**ACTIVITY**
Establish how many lines in the records below include the word "inbit"; respond with that number only.

**GIVEN RECORDS**
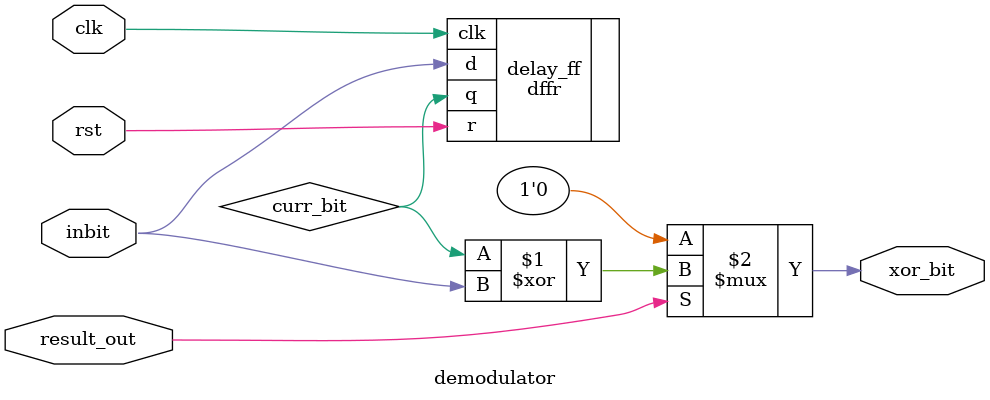
<source format=v>
module demodulator (
	input inbit, clk, rst, result_out,
	output xor_bit);

// Reverse operation of xor_word to decode DPSK'd input
// Output at 10 MHz with 120 MHz PLL clock in the rest of the project
	
	wire curr_bit;
	
	dffr delay_ff(.clk(clk), .r(rst), .d(inbit), .q(curr_bit));
	
	// If result not out yet, simply pass 0
	assign xor_bit = result_out ? curr_bit ^ inbit : 1'b0;
	
endmodule

</source>
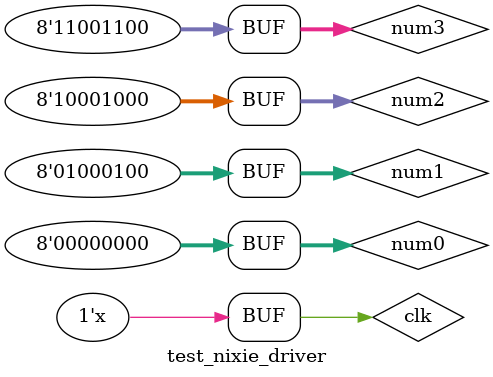
<source format=v>
`timescale 1ns / 1ps


module test_nixie_driver();

reg [7:0] num0, num1, num2, num3;
reg clk = 0;
wire [3:0] addr;
wire [7:0] select_num;

always #1 clk = ~clk;

initial begin
    num0 = 8'h00;
    num1 = 8'h44;
    num2 = 8'h88;
    num3 = 8'hCC;
end

Nixie_Show_Driver u(num0, num1, num2, num3, clk, addr, select_num);

endmodule

</source>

**FINAL ANSWER**
3